::: Data extracts
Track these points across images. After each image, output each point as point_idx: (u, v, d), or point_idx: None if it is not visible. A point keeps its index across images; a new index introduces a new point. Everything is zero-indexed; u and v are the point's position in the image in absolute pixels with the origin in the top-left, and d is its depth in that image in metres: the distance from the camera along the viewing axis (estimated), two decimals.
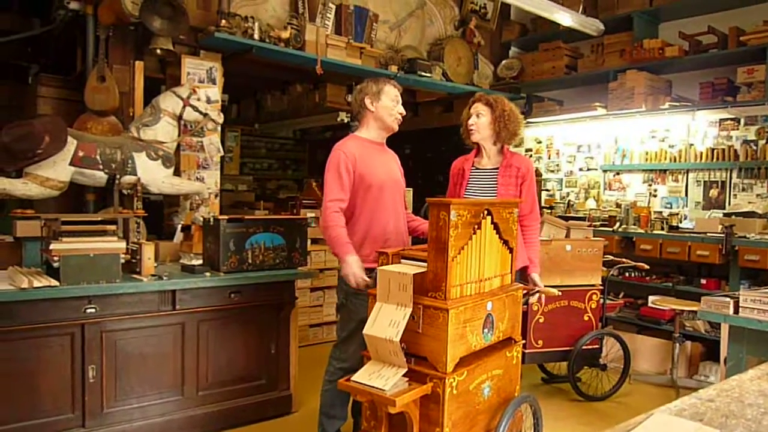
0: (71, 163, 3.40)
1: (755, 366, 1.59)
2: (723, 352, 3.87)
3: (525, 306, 3.74)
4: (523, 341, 2.90)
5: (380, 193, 2.90)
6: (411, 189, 6.37)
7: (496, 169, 3.21)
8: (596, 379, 4.17)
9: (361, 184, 2.87)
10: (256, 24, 4.34)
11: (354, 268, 2.72)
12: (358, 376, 2.24)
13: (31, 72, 5.32)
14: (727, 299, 2.66)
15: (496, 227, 2.48)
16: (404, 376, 2.22)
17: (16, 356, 2.78)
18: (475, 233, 2.34)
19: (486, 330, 2.42)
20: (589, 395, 4.06)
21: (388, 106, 2.95)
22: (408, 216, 3.19)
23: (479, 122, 3.17)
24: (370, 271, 2.75)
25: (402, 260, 2.43)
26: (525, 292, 2.97)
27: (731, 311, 2.64)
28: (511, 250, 2.62)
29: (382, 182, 2.91)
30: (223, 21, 4.12)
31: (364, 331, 2.26)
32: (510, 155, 3.24)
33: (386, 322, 2.21)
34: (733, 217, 4.61)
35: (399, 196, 3.05)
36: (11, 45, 4.83)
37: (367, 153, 2.92)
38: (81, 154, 3.42)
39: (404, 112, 3.04)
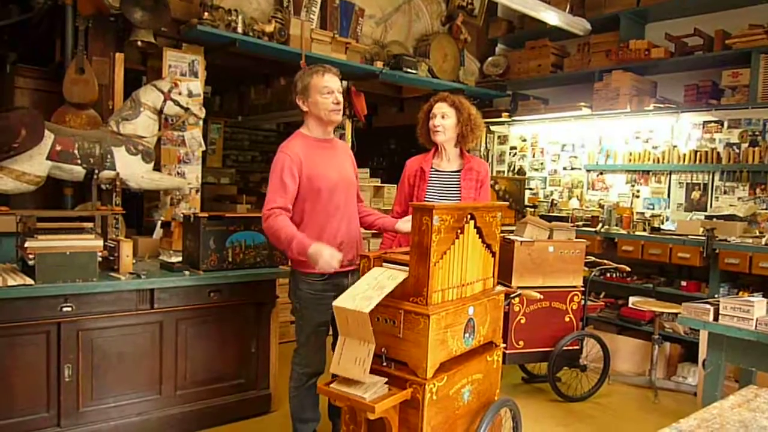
0: (48, 158, 3.32)
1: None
2: (701, 354, 3.91)
3: (507, 307, 3.74)
4: (504, 345, 2.90)
5: (331, 196, 2.74)
6: (395, 184, 6.38)
7: (458, 171, 3.21)
8: (576, 379, 4.19)
9: (310, 189, 2.70)
10: (240, 17, 4.28)
11: (324, 252, 2.49)
12: (337, 382, 2.22)
13: (8, 60, 5.19)
14: (707, 306, 2.67)
15: (479, 231, 2.46)
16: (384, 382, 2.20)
17: None
18: (457, 238, 2.32)
19: (467, 335, 2.41)
20: (569, 396, 4.08)
21: (318, 101, 2.72)
22: (363, 210, 3.03)
23: (445, 124, 3.14)
24: (326, 276, 2.73)
25: (384, 264, 2.41)
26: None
27: (711, 318, 2.65)
28: (494, 254, 2.61)
29: (333, 184, 2.75)
30: (206, 13, 4.05)
31: (332, 370, 2.20)
32: (470, 159, 3.25)
33: (352, 358, 2.14)
34: (715, 219, 4.64)
35: (351, 196, 2.89)
36: None
37: (314, 153, 2.74)
38: (58, 148, 3.34)
39: (340, 101, 2.77)
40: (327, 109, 2.74)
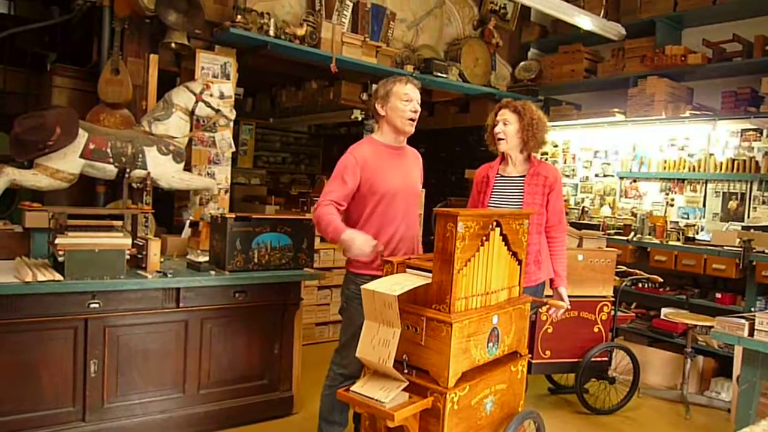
0: (82, 156, 3.38)
1: None
2: (736, 370, 3.79)
3: (533, 316, 3.68)
4: (530, 355, 2.84)
5: (392, 201, 2.78)
6: (424, 189, 6.35)
7: (522, 177, 3.14)
8: (604, 391, 4.09)
9: (371, 193, 2.75)
10: (272, 20, 4.30)
11: (357, 239, 2.56)
12: (357, 387, 2.20)
13: (49, 60, 5.33)
14: (743, 321, 2.58)
15: (505, 239, 2.42)
16: (405, 389, 2.17)
17: (19, 349, 2.77)
18: (482, 245, 2.29)
19: (491, 344, 2.37)
20: (597, 408, 3.99)
21: (397, 108, 2.78)
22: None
23: (507, 130, 3.09)
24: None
25: (407, 270, 2.39)
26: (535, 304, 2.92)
27: (746, 333, 2.56)
28: (519, 262, 2.56)
29: (394, 190, 2.78)
30: (239, 16, 4.08)
31: (357, 354, 2.21)
32: (537, 163, 3.17)
33: (377, 342, 2.15)
34: (752, 230, 4.49)
35: (413, 203, 2.93)
36: (30, 32, 4.84)
37: (380, 159, 2.79)
38: (92, 146, 3.40)
39: (418, 110, 2.83)
40: (404, 117, 2.78)
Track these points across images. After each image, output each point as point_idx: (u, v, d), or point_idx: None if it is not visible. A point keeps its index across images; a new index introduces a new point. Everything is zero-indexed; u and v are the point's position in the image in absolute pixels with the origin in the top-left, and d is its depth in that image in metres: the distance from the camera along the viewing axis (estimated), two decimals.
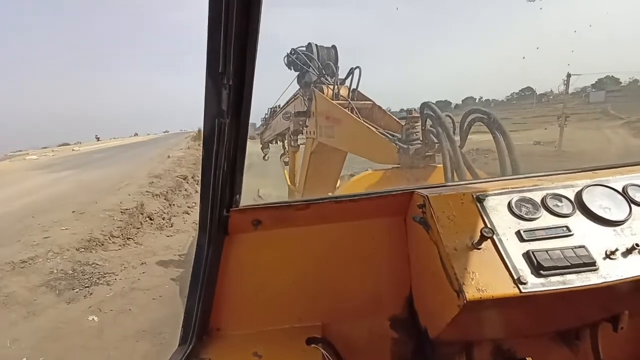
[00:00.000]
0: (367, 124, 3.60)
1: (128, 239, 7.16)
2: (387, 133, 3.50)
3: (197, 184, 14.03)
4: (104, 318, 4.39)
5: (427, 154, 3.07)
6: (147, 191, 9.86)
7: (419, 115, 3.14)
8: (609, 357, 1.16)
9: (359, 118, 3.72)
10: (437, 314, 1.07)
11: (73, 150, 37.26)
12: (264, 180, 8.37)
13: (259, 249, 1.27)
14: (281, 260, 1.29)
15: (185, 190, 12.05)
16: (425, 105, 2.94)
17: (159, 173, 13.16)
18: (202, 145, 0.97)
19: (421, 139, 3.07)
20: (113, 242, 6.81)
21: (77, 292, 5.01)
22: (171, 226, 8.39)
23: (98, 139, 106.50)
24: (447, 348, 1.16)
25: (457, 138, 2.62)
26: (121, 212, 7.99)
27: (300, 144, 5.29)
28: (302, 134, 4.94)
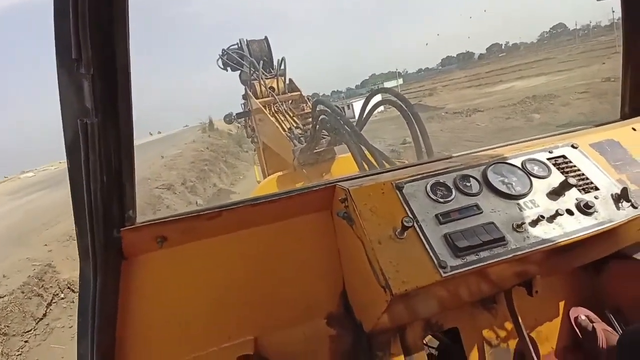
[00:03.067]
0: (276, 122, 3.56)
1: None
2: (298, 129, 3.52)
3: (189, 191, 10.33)
4: None
5: (315, 150, 3.09)
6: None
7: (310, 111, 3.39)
8: (528, 317, 1.22)
9: (274, 114, 3.70)
10: (369, 308, 1.05)
11: None
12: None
13: (166, 269, 1.08)
14: (196, 278, 1.11)
15: (166, 206, 8.19)
16: (317, 102, 3.07)
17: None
18: (66, 153, 0.76)
19: (310, 136, 3.07)
20: None
21: None
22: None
23: None
24: (382, 336, 1.15)
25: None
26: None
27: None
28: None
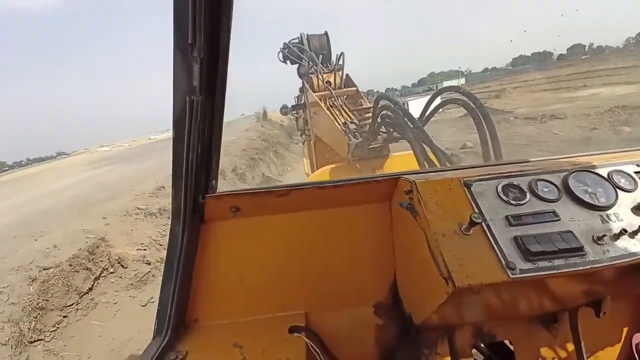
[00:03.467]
0: (332, 116, 3.56)
1: None
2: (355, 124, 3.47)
3: (238, 178, 10.39)
4: None
5: (370, 146, 3.10)
6: (138, 208, 6.03)
7: (370, 107, 3.39)
8: (589, 340, 1.14)
9: (329, 108, 3.69)
10: (423, 300, 1.05)
11: (149, 139, 38.06)
12: None
13: (237, 237, 1.21)
14: (261, 249, 1.23)
15: None
16: (380, 97, 2.93)
17: None
18: (172, 125, 0.88)
19: (369, 131, 3.03)
20: None
21: None
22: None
23: None
24: (430, 333, 1.15)
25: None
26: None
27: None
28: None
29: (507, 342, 1.20)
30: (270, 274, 1.23)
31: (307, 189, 1.14)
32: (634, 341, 1.23)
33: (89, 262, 4.53)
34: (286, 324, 1.18)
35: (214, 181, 1.06)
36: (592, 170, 1.04)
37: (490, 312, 1.08)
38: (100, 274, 4.54)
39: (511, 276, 0.83)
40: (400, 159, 3.35)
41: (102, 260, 4.61)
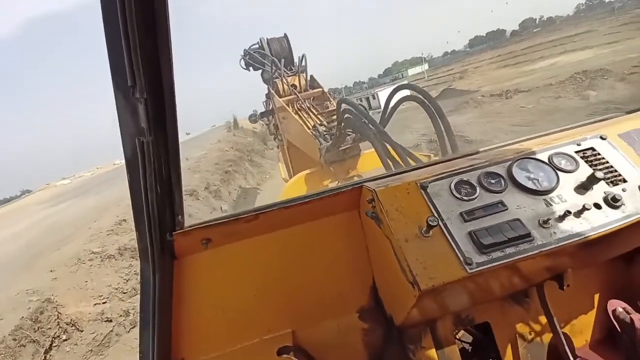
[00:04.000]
0: (300, 120, 3.48)
1: None
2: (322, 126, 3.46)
3: (213, 196, 9.54)
4: None
5: (340, 148, 3.08)
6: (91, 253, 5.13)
7: (334, 109, 3.39)
8: (562, 311, 1.20)
9: (297, 112, 3.62)
10: (399, 303, 1.07)
11: (114, 164, 35.74)
12: None
13: (212, 267, 1.18)
14: (238, 275, 1.21)
15: (188, 215, 7.34)
16: (341, 100, 2.91)
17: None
18: (126, 169, 0.86)
19: (336, 134, 3.02)
20: None
21: None
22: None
23: None
24: (412, 329, 1.17)
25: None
26: None
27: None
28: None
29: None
30: (251, 298, 1.21)
31: (275, 210, 1.13)
32: (610, 307, 1.24)
33: (35, 332, 3.67)
34: (274, 346, 1.18)
35: (179, 216, 1.03)
36: (533, 156, 1.08)
37: (465, 300, 1.11)
38: (51, 344, 3.70)
39: (469, 271, 0.87)
40: (372, 156, 3.23)
41: (50, 328, 3.76)
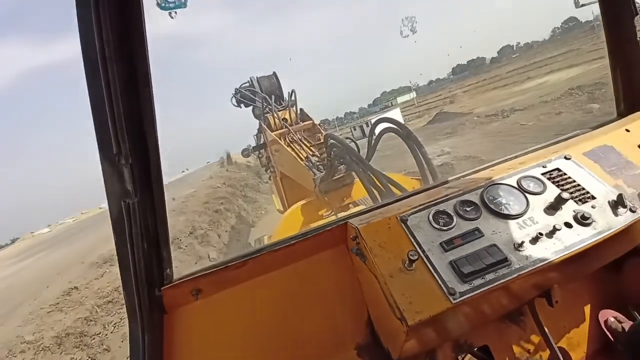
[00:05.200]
0: (293, 152, 3.57)
1: None
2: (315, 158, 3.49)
3: (199, 242, 8.23)
4: None
5: (334, 178, 3.10)
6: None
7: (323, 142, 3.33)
8: (555, 325, 1.19)
9: (290, 144, 3.72)
10: (393, 336, 1.05)
11: (100, 208, 34.15)
12: None
13: (204, 318, 1.14)
14: (231, 323, 1.17)
15: None
16: (328, 136, 3.09)
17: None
18: (112, 229, 0.86)
19: (327, 165, 3.12)
20: None
21: None
22: None
23: None
24: None
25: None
26: None
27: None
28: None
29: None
30: (246, 344, 1.17)
31: (264, 254, 1.12)
32: (601, 318, 1.24)
33: None
34: None
35: (167, 270, 1.02)
36: (502, 182, 1.10)
37: (460, 326, 1.08)
38: None
39: (453, 302, 0.87)
40: None
41: None
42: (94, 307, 4.07)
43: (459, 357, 1.17)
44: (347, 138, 3.01)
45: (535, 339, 1.19)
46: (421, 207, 1.04)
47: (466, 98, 31.50)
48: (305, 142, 3.81)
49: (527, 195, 1.04)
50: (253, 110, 4.53)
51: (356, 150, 2.64)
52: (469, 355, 1.21)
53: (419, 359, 1.12)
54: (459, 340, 1.16)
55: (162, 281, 1.01)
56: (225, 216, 10.72)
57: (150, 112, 0.76)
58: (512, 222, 0.98)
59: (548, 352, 1.16)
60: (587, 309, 1.27)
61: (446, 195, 1.06)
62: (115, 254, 0.90)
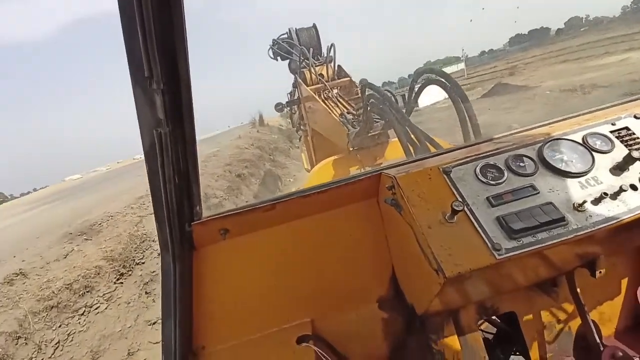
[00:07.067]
0: (328, 108, 3.47)
1: None
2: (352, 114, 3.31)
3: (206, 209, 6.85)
4: None
5: (369, 134, 2.97)
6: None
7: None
8: (590, 298, 1.14)
9: (324, 101, 3.59)
10: (421, 292, 1.04)
11: (134, 159, 34.20)
12: None
13: (230, 258, 1.18)
14: (257, 265, 1.21)
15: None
16: (364, 85, 3.00)
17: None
18: (145, 160, 0.85)
19: (362, 120, 2.96)
20: None
21: None
22: None
23: None
24: (435, 318, 1.13)
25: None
26: None
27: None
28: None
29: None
30: (270, 288, 1.19)
31: (292, 199, 1.11)
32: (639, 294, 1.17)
33: None
34: (293, 335, 1.18)
35: (197, 207, 1.03)
36: (566, 137, 1.03)
37: (490, 289, 1.05)
38: None
39: (498, 257, 0.83)
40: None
41: None
42: (27, 314, 2.77)
43: (480, 320, 1.14)
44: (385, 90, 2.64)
45: (566, 311, 1.16)
46: (467, 159, 1.00)
47: (529, 70, 27.39)
48: (341, 99, 3.66)
49: (593, 153, 0.99)
50: (289, 65, 4.36)
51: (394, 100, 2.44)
52: (486, 323, 1.20)
53: (442, 317, 1.10)
54: (484, 303, 1.13)
55: (192, 217, 1.01)
56: (248, 182, 9.27)
57: (183, 41, 0.72)
58: (573, 181, 0.94)
59: (577, 324, 1.14)
60: (624, 283, 1.23)
61: (497, 149, 1.02)
62: (149, 190, 0.88)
::::::
Leave every picture out and write out exactly the lines from the line with "49: (527, 195, 1.04)" through the last line of the material.

Response box
49: (527, 195, 1.04)
50: (253, 110, 4.53)
51: (356, 150, 2.64)
52: (469, 355, 1.21)
53: (419, 359, 1.12)
54: (459, 340, 1.16)
55: (162, 281, 1.01)
56: (225, 216, 10.72)
57: (150, 112, 0.76)
58: (512, 222, 0.98)
59: (548, 352, 1.16)
60: (587, 309, 1.27)
61: (446, 195, 1.06)
62: (115, 254, 0.90)
[00:07.067]
0: (328, 108, 3.47)
1: None
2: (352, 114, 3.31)
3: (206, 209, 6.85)
4: None
5: (369, 134, 2.97)
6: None
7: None
8: (590, 298, 1.14)
9: (324, 101, 3.59)
10: (421, 292, 1.04)
11: (134, 159, 34.20)
12: None
13: (230, 258, 1.18)
14: (257, 265, 1.21)
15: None
16: (364, 85, 3.00)
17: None
18: (145, 160, 0.85)
19: (362, 120, 2.96)
20: None
21: None
22: None
23: None
24: (435, 318, 1.13)
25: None
26: None
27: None
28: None
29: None
30: (270, 288, 1.19)
31: (292, 199, 1.11)
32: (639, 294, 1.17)
33: None
34: (293, 335, 1.18)
35: (197, 207, 1.03)
36: (566, 137, 1.03)
37: (490, 289, 1.05)
38: None
39: (498, 257, 0.83)
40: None
41: None
42: (27, 314, 2.77)
43: (480, 320, 1.14)
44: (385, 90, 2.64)
45: (566, 311, 1.16)
46: (467, 159, 1.00)
47: (529, 70, 27.39)
48: (341, 99, 3.66)
49: (593, 153, 0.99)
50: (289, 65, 4.36)
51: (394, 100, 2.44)
52: (486, 323, 1.20)
53: (442, 317, 1.10)
54: (484, 303, 1.13)
55: (192, 217, 1.01)
56: (248, 182, 9.27)
57: (183, 41, 0.72)
58: (573, 181, 0.94)
59: (577, 324, 1.14)
60: (624, 283, 1.23)
61: (497, 149, 1.02)
62: (149, 190, 0.88)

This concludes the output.